Janssens told PGx Reporter that the panel's review of published genetic risk prediction papers showed that these reports often didn't include "details that are crucial to understand what exactly was investigated."
For example, it was common for studies to omit details about how the genetic risk score was developed, which makes it difficult for others to replicate these studies in independent populations, she noted.
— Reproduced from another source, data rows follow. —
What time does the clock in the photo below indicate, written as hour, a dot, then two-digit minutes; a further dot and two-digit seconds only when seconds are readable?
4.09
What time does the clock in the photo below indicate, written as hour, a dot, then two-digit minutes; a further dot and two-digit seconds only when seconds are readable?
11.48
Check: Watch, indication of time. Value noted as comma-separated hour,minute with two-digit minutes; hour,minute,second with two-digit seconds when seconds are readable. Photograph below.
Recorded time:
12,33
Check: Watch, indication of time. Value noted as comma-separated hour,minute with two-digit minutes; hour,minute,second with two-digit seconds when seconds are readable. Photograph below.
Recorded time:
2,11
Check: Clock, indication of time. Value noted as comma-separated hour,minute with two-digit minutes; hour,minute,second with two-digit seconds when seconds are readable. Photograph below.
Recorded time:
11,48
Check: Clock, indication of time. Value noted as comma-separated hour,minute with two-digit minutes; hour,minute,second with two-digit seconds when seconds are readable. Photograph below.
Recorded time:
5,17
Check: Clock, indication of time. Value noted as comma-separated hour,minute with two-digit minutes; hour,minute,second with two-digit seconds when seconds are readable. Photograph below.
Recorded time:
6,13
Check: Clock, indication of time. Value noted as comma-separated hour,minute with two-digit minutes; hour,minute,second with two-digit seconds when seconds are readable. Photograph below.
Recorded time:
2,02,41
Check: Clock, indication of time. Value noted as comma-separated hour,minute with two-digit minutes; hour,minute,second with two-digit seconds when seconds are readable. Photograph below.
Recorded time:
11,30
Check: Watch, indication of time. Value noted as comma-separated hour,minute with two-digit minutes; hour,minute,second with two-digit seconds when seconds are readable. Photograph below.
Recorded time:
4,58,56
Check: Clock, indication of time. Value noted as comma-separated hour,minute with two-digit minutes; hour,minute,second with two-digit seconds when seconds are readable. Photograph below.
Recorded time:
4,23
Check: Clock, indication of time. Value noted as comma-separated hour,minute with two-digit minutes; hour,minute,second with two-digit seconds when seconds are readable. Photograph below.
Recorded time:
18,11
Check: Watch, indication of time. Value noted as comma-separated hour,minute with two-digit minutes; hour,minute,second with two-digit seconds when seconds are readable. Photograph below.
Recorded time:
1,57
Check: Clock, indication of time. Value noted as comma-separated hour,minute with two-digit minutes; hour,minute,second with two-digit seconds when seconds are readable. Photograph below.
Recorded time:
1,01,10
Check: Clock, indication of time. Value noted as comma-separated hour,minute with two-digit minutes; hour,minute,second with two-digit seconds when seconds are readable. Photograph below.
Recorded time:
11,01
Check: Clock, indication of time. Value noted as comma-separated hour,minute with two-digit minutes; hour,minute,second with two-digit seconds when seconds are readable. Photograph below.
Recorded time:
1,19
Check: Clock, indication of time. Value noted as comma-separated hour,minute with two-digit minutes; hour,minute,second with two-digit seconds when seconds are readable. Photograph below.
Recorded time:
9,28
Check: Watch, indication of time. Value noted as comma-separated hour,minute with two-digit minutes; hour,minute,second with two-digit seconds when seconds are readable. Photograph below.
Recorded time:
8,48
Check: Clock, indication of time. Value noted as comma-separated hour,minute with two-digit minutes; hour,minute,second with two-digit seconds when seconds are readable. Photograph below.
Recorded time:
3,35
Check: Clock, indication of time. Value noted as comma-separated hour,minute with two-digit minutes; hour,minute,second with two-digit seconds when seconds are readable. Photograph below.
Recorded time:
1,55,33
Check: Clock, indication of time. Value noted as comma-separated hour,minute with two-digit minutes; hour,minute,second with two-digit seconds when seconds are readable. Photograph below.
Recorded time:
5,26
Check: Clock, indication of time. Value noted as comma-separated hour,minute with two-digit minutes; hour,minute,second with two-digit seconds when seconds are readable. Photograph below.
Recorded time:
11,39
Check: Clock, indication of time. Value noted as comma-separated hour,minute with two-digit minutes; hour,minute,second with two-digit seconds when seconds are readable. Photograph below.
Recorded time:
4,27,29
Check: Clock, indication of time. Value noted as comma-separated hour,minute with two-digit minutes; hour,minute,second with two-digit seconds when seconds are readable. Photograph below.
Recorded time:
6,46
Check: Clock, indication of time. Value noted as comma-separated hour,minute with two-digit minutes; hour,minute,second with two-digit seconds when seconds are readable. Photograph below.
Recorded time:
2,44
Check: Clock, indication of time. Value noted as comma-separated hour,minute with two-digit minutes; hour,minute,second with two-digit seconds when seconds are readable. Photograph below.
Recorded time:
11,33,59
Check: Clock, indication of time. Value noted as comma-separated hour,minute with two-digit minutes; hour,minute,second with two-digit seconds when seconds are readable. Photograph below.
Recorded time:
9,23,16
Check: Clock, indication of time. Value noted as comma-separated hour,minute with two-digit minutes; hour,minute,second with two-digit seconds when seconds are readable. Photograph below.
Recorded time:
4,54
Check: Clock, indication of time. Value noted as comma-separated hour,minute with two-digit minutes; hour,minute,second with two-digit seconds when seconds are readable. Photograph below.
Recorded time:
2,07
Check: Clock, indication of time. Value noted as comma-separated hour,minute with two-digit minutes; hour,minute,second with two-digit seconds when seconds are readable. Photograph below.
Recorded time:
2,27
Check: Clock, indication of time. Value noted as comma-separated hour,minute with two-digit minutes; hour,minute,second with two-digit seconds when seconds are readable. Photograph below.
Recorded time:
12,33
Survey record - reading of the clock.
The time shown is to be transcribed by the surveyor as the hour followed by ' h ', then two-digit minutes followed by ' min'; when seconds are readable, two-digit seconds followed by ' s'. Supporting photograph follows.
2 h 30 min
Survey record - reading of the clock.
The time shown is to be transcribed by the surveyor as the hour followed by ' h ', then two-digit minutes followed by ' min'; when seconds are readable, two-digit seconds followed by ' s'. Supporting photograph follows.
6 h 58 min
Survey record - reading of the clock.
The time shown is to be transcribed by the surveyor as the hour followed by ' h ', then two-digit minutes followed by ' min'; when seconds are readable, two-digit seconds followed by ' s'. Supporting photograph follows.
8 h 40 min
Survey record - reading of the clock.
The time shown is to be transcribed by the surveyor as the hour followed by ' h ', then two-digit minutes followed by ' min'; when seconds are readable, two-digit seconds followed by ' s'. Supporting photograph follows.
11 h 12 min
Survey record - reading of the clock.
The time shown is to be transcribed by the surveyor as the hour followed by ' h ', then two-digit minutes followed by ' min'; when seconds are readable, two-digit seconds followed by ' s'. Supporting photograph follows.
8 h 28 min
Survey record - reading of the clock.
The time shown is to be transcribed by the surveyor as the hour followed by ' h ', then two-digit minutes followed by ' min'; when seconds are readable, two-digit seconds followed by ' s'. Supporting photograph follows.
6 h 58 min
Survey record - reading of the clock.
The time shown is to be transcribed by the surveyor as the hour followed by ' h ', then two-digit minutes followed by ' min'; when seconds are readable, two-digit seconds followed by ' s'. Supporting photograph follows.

"Another shortcoming of most genetic risk prediction studies is that they are investigated in populations that are not of clinical or public health relevance," Janssens said. "For example, we have investigated genetic prediction of type 2 diabetes in a well-characterized prospective study with almost 20 years of follow-up in which the average age of the participants was 69 years. An excellent study population, but not suitable for investigating prevention of diabetes, which you would like to prevent in much younger generations."
The GRIPS statement recommends that authors include some basic items in their publications, such as the words "genetic" and "risk" in the title, and that they state how the study was funded. Other recommendations include specifying the methods used to derive the genetic risk model and to validate it; detailing the features of the study population; identifying the limitations of the study; reporting when risk modeling has been adjusted or unadjusted to consider various factors (ie. genetic, environmental, familial, etc.); and discussing the healthcare relevance of the study results.
Like the multidisciplinary panel that developed these recommendations, the audience the panel is addressing is also broad. According to the authors, the 25-item checklist can be useful for anyone undertaking and reporting genetic risk prediction studies, as well as journal editors and reviewers who have to evaluate these studies for publication.
"To improve the transparency and completeness of reporting, we developed these guidelines," Janssens said. "We hope that indirectly they also make researchers aware of the important issues in genetic risk prediction research. For the latter, we hope and expect that they will have a broader impact than single risk prediction studies only. For example, the same items are relevant for GWAS studies that include the assessment of a genetic risk score."